Purpose of Data Collection

The data collected is used exclusively for sending the newsletter and will not be passed on to third parties except as necessary to send the newsletter through Mailster.

Double Opt-In Procedure

We use a double opt-in procedure for subscriptions to our newsletter. This means that after you subscribe, we will send an email to the provided email address asking for confirmation that you wish to receive the newsletter. This confirmation is necessary so that nobody can register with email addresses that do not belong to them.

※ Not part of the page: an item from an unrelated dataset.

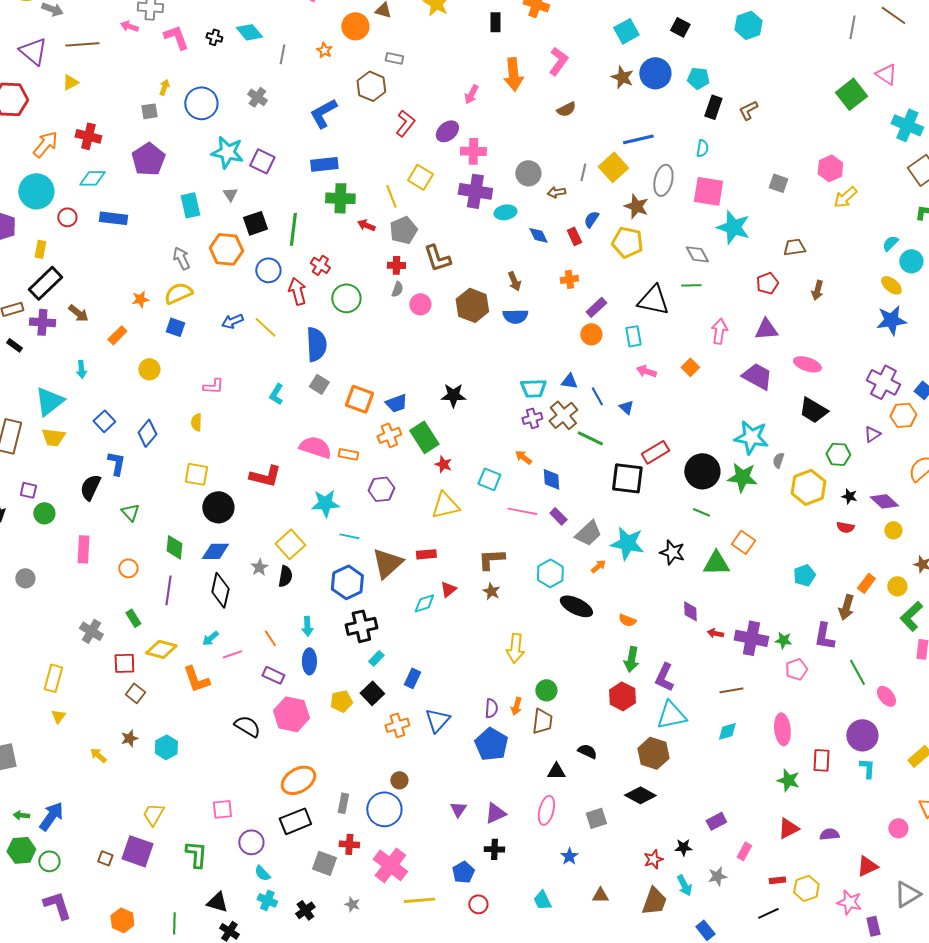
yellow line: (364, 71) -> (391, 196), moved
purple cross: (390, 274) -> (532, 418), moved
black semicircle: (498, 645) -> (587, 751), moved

Withdrawal and Unsubscription

You can withdraw your consent to receive our newsletter at any time. Each newsletter contains a link to unsubscribe. You can also directly manage your subscription preferences on our website or by contacting us at info@rising-rooted.com.

Performance Measurement

To improve the content and interest of our newsletter, we may track how subscribers interact with the newsletter, such as open rates and click-through rates. This data is processed on the basis of our legitimate interests in optimizing our newsletter and is not shared with third parties.

Retention Period

The data will be retained for as long as you are subscribed to the newsletter. After unsubscription, we may keep your data for a limited period as necessary to comply with our legal obligations and to resolve disputes.

Your Rights

You have the right to access the information we hold about you and to ask for it to be corrected or deleted. Further details on your rights are included in section 6 of this privacy policy.

 

  1. Contact Us (Art. 13(1)(a) GDPR)

If you have any questions about this privacy policy or our data protection practices, please contact us at info@rising-rooted.com.

Changes to This Privacy Policy (Art. 13(2)(b) GDPR)

We may update our Privacy Policy from time to time. We will notify you of any changes by posting the new Privacy Policy on this page. You are advised to review this Privacy Policy periodically for any changes.

This Privacy Policy was last updated on 31.01.2024.